Silencing the old blunderbuss


If ever the work of a painter needed to be retold and all visual evidence trashcanned, Magritte is the man. It doesn’t even help that he’s aware. “I always try to make sure that painting doesn’t draw attention to itself, that it’s as invisible as possible. I work like a writer who strives for a simple voice, refusing all stylistic effect, so the reader cannot see anything beyond the idea that I want to express. The painting itself remains hidden.”

It also doesn’t help that Magritte painted a pipe which says it isn’t a pipe but a welcome introduction into sort of conceptual art and illusion for gullible abecedarians.

I well remember walking into a room in a Brussels museum and being hit by that thing above. It’s who? Magritte? It’s when? 1948? Is that even possible? How can he, way before pop art, or the affichistes, or most anything else with a feel for the sublime in the low in art, understand the power of comic books so well as to condense their spirit into a single image? This is as good as the reformed Guston would become, but Magritte had it way harder to get there. There is really nothing halfway related, except for the fact that Picabia had painted his magazine nudes by the early 1940s, which are not as worthwhile as images themselves, but a similarly surprising anticipation of much more contemporary tactics in art on canvas.

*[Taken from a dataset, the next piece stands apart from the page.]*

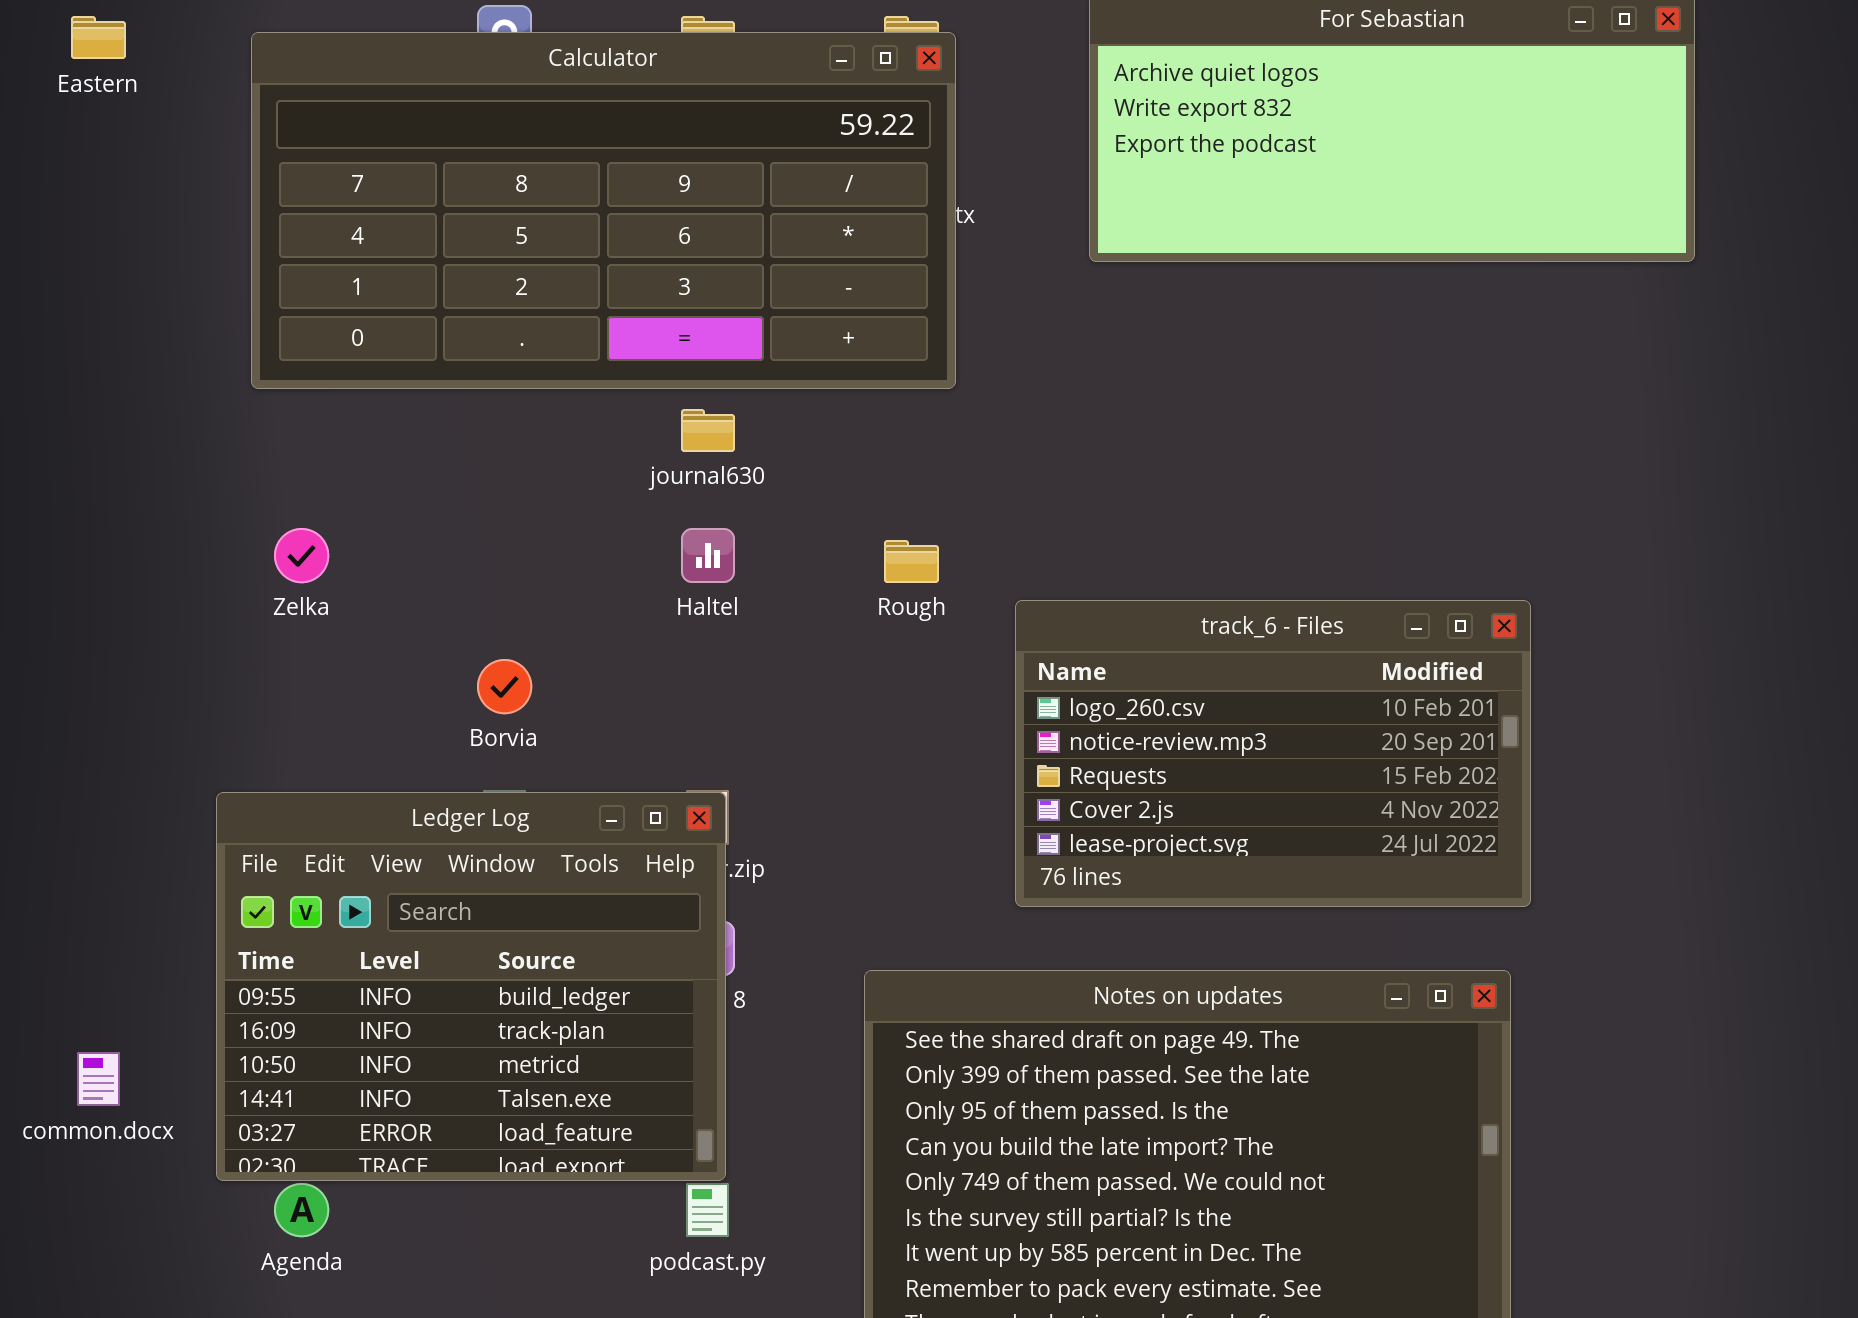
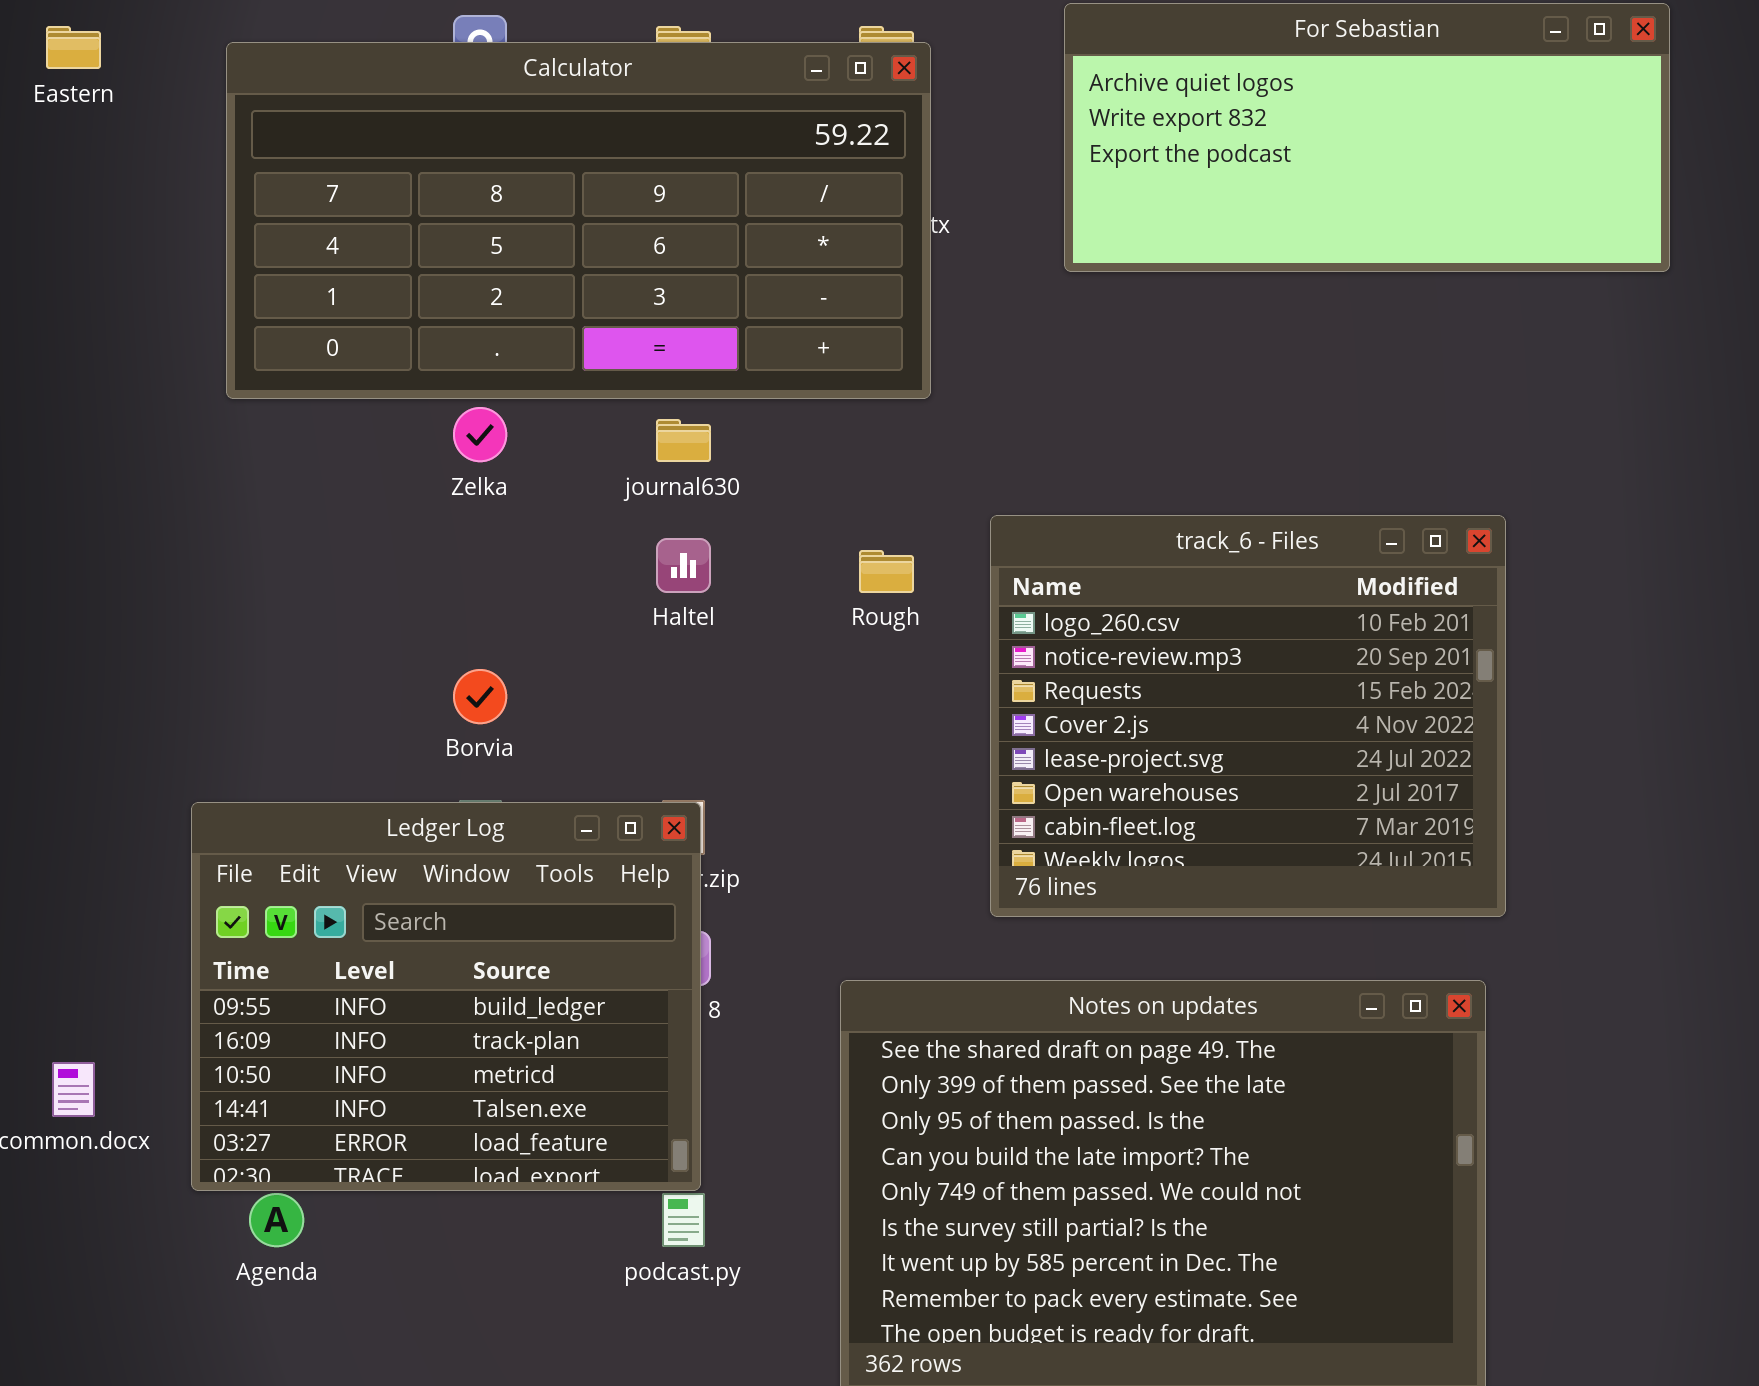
Zelka: [274,528,329,583] -> [453,407,507,462], moved
track_6 - Files: [1015,600,1531,907] -> [990,515,1506,917], resized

The painting belongs to a work group called the période vache, which Magritte completed within five weeks for his belated first solo exhibit in Paris. The critical consensus seems to be that he was giving the Paris art world the finger. I can sort of believe that when I look at the work group as a whole, really there’s only one other painting that I like, again historically surprising, since this was painted 30 years before the invention of the Duracell bunny. I’m not into the other paintings any more than into Magritte’s default mode, which he would return to immediately after this exhibition. I’m only into the one painting.

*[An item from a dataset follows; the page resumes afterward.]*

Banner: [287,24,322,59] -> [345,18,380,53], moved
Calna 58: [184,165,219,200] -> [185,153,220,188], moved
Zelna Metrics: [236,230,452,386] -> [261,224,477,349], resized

There is too much love there, it cannot mean the finger. It’s called The Ellipsis, but it doesn’t feel as if anything had been left out. There’s that shadow of distrustful amazement where the barrel hits the face. There’s the relaxed tenderness of the disjointed right hand resting on the rather tense left. There’s the interplay of eyes—I sort of wish the one staring out at us from within the hat wasn’t there so very obviously, but it carries so many implications, so much of the artist as he would know himself, checking in on the new-found guy who easily knocks off a painting per day, that it really adds a whole new layer of meta fiction.

I followed a notion and googled the possible German word “Pistolenschnauze” for this post. I hit on this automatically translated excerpt from a novel by one B. M. Bower:

“Casey sah nach unten und sah, dass das, was er danach erklärte, war, das mittlerster sehender Mann auf der Erde, das Richten des Breitesten gerade bei ihm machte Schrotflinte, die er je in seinem Leben gesehen hatte, mundtot. Sein Fänger verlagerte die Pistolenschnauze zum Rücken von Casey Hals und stocherte das Keuchen herum, bärtiger alter Mann mit seiner Zehe.”

Let me translate that back: Casey looked downward and saw that what he would later explain was the middlest man who saw on the earth, silencing the blunderbuss he had ever seen in his life, adjusting it at its broadest. His catcher shifted his muzzle face to the back of the Casey neck and poked around his wheezing, bearded old man with his toe.

Which fits the present context pretty amazingly.